About this exercise: A bare number is the expected answer: the count of lines in the records that contain the word "menos".

START Extracted records

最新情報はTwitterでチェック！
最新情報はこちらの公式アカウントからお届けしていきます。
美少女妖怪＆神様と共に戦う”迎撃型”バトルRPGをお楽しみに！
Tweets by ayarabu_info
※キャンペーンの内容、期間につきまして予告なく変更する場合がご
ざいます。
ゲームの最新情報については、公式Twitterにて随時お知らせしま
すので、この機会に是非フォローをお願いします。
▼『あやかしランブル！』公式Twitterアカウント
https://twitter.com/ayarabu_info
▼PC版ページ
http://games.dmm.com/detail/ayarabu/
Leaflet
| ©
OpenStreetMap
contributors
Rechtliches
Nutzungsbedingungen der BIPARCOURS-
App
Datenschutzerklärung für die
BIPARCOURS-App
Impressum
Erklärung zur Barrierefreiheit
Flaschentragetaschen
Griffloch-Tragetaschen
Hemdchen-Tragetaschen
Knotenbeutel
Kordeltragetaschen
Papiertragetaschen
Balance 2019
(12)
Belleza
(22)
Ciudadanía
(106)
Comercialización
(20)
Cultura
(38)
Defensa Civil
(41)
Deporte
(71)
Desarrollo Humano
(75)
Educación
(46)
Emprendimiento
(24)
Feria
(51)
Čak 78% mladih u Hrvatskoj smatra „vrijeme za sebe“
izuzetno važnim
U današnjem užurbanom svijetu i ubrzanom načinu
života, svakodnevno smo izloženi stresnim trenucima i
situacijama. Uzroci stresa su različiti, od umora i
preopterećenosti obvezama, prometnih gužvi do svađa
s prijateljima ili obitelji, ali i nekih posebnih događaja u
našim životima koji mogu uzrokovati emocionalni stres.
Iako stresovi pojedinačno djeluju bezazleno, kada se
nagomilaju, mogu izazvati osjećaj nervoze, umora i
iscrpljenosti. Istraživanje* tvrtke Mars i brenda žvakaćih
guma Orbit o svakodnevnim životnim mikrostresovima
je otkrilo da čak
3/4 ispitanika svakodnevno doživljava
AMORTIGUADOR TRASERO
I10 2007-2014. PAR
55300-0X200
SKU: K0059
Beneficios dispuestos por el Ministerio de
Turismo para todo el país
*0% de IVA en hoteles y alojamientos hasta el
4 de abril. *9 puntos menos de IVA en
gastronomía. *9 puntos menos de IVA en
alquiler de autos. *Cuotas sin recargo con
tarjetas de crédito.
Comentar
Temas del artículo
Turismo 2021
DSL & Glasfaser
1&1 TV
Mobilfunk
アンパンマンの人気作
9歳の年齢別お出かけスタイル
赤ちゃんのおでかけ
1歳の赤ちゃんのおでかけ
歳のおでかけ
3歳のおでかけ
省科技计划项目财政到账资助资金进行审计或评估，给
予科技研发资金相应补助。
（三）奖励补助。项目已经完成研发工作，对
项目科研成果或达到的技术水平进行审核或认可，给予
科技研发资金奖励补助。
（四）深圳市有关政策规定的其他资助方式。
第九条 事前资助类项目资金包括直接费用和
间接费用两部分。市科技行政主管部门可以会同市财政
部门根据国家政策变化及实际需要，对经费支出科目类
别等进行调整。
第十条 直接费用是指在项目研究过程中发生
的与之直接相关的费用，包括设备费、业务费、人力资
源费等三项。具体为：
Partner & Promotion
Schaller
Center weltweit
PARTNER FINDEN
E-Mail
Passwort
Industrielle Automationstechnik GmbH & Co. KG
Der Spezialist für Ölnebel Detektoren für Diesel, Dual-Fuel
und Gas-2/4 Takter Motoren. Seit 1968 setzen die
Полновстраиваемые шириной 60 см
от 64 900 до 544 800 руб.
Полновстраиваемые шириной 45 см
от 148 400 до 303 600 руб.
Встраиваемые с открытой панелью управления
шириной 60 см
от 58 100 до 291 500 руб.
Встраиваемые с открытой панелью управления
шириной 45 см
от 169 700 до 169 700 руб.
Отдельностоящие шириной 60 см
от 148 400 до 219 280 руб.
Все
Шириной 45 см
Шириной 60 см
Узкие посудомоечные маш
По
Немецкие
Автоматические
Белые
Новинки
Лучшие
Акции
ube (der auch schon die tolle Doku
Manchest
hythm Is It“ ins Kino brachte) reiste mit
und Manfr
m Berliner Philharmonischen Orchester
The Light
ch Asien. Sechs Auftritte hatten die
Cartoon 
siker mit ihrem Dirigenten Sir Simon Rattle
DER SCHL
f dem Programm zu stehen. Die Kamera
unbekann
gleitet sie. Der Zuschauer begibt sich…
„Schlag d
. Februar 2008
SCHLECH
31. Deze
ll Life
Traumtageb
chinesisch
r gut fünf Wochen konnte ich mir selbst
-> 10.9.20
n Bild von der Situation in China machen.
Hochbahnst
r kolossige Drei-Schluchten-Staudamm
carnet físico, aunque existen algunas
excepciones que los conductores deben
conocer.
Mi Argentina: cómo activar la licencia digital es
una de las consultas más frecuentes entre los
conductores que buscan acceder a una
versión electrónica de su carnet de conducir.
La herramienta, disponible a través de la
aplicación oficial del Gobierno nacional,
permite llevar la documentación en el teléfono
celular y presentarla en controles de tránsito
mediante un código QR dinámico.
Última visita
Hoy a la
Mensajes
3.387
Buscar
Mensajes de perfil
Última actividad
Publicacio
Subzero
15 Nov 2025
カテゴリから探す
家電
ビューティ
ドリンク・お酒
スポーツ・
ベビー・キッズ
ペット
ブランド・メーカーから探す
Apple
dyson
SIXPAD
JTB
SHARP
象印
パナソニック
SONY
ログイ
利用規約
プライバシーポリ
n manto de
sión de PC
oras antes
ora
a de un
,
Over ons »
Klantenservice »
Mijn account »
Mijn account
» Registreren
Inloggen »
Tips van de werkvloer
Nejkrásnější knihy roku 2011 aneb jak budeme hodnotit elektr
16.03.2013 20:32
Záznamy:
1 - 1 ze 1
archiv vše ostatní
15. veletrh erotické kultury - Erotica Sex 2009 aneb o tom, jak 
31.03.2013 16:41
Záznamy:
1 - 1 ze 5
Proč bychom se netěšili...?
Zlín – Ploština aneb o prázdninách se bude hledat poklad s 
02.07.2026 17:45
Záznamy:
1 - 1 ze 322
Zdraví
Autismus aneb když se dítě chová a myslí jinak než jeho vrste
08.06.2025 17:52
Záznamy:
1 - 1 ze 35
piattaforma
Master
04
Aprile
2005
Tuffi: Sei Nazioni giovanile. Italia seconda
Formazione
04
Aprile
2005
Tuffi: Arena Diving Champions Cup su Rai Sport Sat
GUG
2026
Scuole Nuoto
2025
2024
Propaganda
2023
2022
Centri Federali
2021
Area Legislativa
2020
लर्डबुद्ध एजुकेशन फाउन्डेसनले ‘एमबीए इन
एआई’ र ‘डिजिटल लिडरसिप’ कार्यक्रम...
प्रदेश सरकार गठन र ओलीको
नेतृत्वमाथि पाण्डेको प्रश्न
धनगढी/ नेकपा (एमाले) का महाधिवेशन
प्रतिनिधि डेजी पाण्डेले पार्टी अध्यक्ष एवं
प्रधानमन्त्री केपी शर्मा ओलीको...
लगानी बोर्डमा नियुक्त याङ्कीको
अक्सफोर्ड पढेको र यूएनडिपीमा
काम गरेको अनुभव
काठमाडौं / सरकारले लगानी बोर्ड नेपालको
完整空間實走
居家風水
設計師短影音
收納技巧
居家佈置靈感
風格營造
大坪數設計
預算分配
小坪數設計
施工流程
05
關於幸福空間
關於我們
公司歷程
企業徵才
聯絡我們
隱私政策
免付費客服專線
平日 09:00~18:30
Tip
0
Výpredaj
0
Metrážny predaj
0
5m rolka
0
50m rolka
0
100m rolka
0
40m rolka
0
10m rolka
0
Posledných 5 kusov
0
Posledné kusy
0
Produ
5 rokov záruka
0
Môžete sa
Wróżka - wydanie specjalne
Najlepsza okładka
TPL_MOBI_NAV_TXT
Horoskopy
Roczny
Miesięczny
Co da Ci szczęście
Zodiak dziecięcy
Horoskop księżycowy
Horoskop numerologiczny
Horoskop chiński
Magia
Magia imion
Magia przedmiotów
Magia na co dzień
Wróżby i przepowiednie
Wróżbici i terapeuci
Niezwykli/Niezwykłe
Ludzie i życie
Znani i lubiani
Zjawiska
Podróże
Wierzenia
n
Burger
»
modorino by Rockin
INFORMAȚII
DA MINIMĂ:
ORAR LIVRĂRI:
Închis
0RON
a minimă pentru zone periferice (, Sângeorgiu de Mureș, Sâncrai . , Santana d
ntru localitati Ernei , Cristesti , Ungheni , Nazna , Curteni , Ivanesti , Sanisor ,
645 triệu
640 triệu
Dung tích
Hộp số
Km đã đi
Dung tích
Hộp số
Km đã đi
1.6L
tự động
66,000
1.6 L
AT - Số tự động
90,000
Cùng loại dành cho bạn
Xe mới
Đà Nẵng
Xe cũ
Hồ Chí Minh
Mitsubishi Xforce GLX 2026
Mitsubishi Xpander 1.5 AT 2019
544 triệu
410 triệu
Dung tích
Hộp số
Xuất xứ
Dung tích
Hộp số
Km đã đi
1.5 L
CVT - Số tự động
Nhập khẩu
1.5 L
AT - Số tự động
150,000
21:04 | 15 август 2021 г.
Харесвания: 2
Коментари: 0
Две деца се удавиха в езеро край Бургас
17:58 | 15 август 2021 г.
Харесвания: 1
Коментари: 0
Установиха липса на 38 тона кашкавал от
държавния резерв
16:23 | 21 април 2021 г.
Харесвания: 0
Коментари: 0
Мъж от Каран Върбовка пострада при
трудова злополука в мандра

END Extracted records

Answer to this problem: 2